(Exercise requirements)
Reproduce the text of the data below line for line, without altering any character, and leave the pictures out of your answer.

Listed entries START

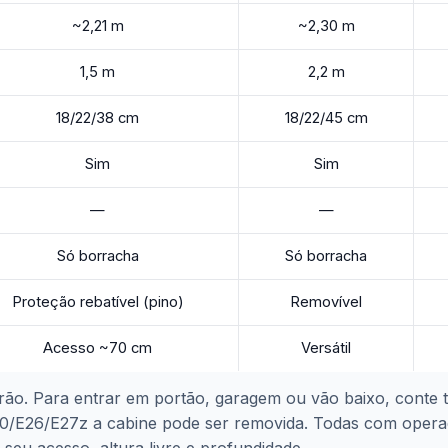
~2,21 m
~2,30 m
1,5 m
2,2 m
18/22/38 cm
18/22/45 cm
Sim
Sim
—
—
Só borracha
Só borracha
Proteção rebatível (pino)
Removível
Acesso ~70 cm
Versátil
rão. Para entrar em portão, garagem ou vão baixo, conte 
0/E26/E27z a cabine pode ser removida. Todas com operado
 seu acesso, altura livre e profundidade.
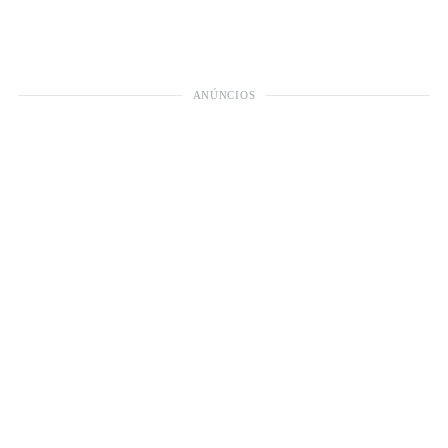
ANÚNCIOS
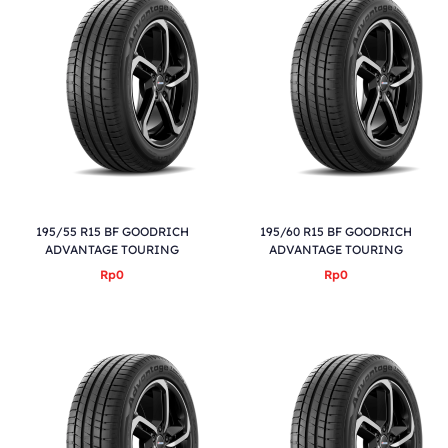
195/55 R15 BF GOODRICH
195/60 R15 BF GOODRICH
ADVANTAGE TOURING
ADVANTAGE TOURING
Rp0
Rp0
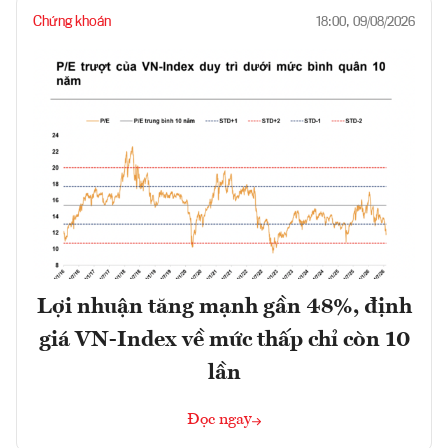
Chứng khoán
18:00, 09/08/2026
Lợi nhuận tăng mạnh gần 48%, định
giá VN-Index về mức thấp chỉ còn 10
lần
Đọc ngay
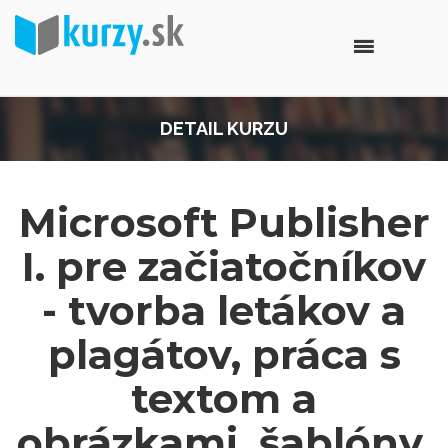
DETAIL KURZU
Microsoft Publisher
I. pre začiatočníkov
- tvorba letákov a
plagátov, práca s
textom a
obrázkami, šablóny,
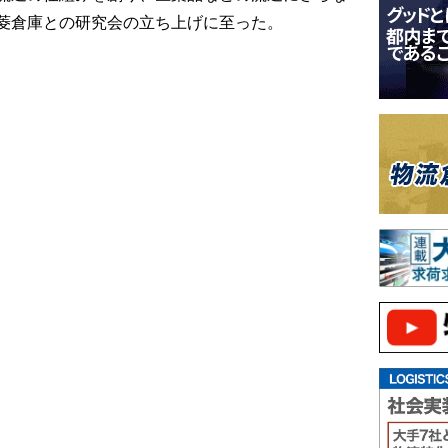
菱倉庫との研究会の立ち上げに至った。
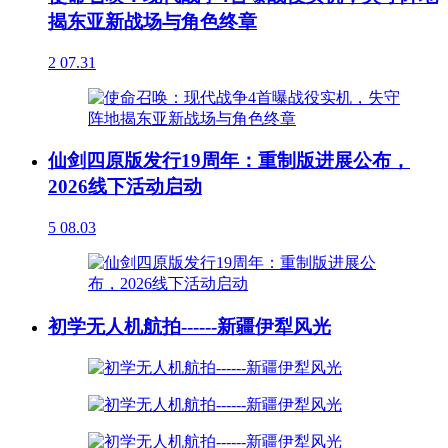
揭东亚新战场与角色终章
2
07.31
仙剑四原版发行19周年：重制版进展公布，
2026线下活动启动
5
08.03
初学无人机航拍------新疆伊犁风光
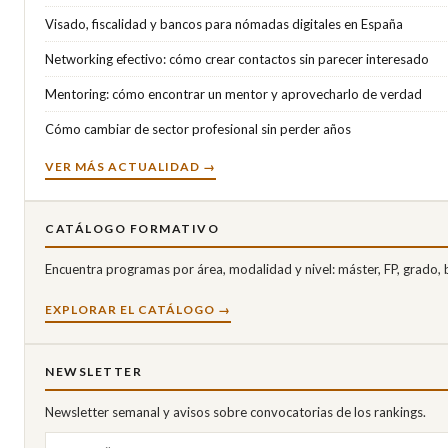
Visado, fiscalidad y bancos para nómadas digitales en España
Networking efectivo: cómo crear contactos sin parecer interesado
Mentoring: cómo encontrar un mentor y aprovecharlo de verdad
Cómo cambiar de sector profesional sin perder años
VER MÁS ACTUALIDAD →
CATÁLOGO FORMATIVO
Encuentra programas por área, modalidad y nivel: máster, FP, grado,
EXPLORAR EL CATÁLOGO →
NEWSLETTER
Newsletter semanal y avisos sobre convocatorias de los rankings.
Correo electrónico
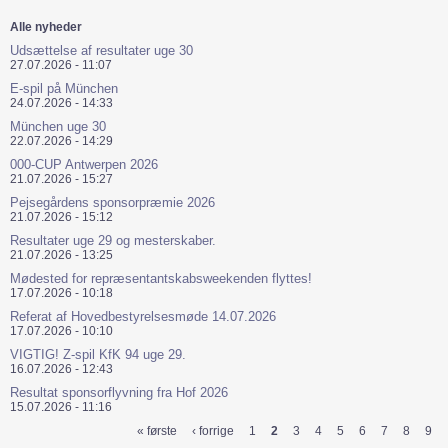
Alle nyheder
Udsættelse af resultater uge 30
27.07.2026 - 11:07
E-spil på München
24.07.2026 - 14:33
München uge 30
22.07.2026 - 14:29
000-CUP Antwerpen 2026
21.07.2026 - 15:27
Pejsegårdens sponsorpræmie 2026
21.07.2026 - 15:12
Resultater uge 29 og mesterskaber.
21.07.2026 - 13:25
Mødested for repræsentantskabsweekenden flyttes!
17.07.2026 - 10:18
Referat af Hovedbestyrelsesmøde 14.07.2026
17.07.2026 - 10:10
VIGTIG! Z-spil KfK 94 uge 29.
16.07.2026 - 12:43
Resultat sponsorflyvning fra Hof 2026
15.07.2026 - 11:16
« første
‹ forrige
1
2
3
4
5
6
7
8
9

Listed entries END

(Your solution)
~2,21 m
~2,30 m
1,5 m
2,2 m
18/22/38 cm
18/22/45 cm
Sim
Sim
—
—
Só borracha
Só borracha
Proteção rebatível (pino)
Removível
Acesso ~70 cm
Versátil
rão. Para entrar em portão, garagem ou vão baixo, conte 
0/E26/E27z a cabine pode ser removida. Todas com operado
 seu acesso, altura livre e profundidade.
ANÚNCIOS
195/55 R15 BF GOODRICH
195/60 R15 BF GOODRICH
ADVANTAGE TOURING
ADVANTAGE TOURING
Rp0
Rp0
Chứng khoán
18:00, 09/08/2026
Lợi nhuận tăng mạnh gần 48%, định
giá VN-Index về mức thấp chỉ còn 10
lần
Đọc ngay
DETAIL KURZU
Microsoft Publisher
I. pre začiatočníkov
- tvorba letákov a
plagátov, práca s
textom a
obrázkami, šablóny,
菱倉庫との研究会の立ち上げに至った。
揭东亚新战场与角色终章
2
07.31
仙剑四原版发行19周年：重制版进展公布，
2026线下活动启动
5
08.03
初学无人机航拍------新疆伊犁风光
Visado, fiscalidad y bancos para nómadas digitales en España
Networking efectivo: cómo crear contactos sin parecer interesado
Mentoring: cómo encontrar un mentor y aprovecharlo de verdad
Cómo cambiar de sector profesional sin perder años
VER MÁS ACTUALIDAD →
CATÁLOGO FORMATIVO
Encuentra programas por área, modalidad y nivel: máster, FP, grado,
EXPLORAR EL CATÁLOGO →
NEWSLETTER
Newsletter semanal y avisos sobre convocatorias de los rankings.
Correo electrónico
Alle nyheder
Udsættelse af resultater uge 30
27.07.2026 - 11:07
E-spil på München
24.07.2026 - 14:33
München uge 30
22.07.2026 - 14:29
000-CUP Antwerpen 2026
21.07.2026 - 15:27
Pejsegårdens sponsorpræmie 2026
21.07.2026 - 15:12
Resultater uge 29 og mesterskaber.
21.07.2026 - 13:25
Mødested for repræsentantskabsweekenden flyttes!
17.07.2026 - 10:18
Referat af Hovedbestyrelsesmøde 14.07.2026
17.07.2026 - 10:10
VIGTIG! Z-spil KfK 94 uge 29.
16.07.2026 - 12:43
Resultat sponsorflyvning fra Hof 2026
15.07.2026 - 11:16
« første
‹ forrige
1
2
3
4
5
6
7
8
9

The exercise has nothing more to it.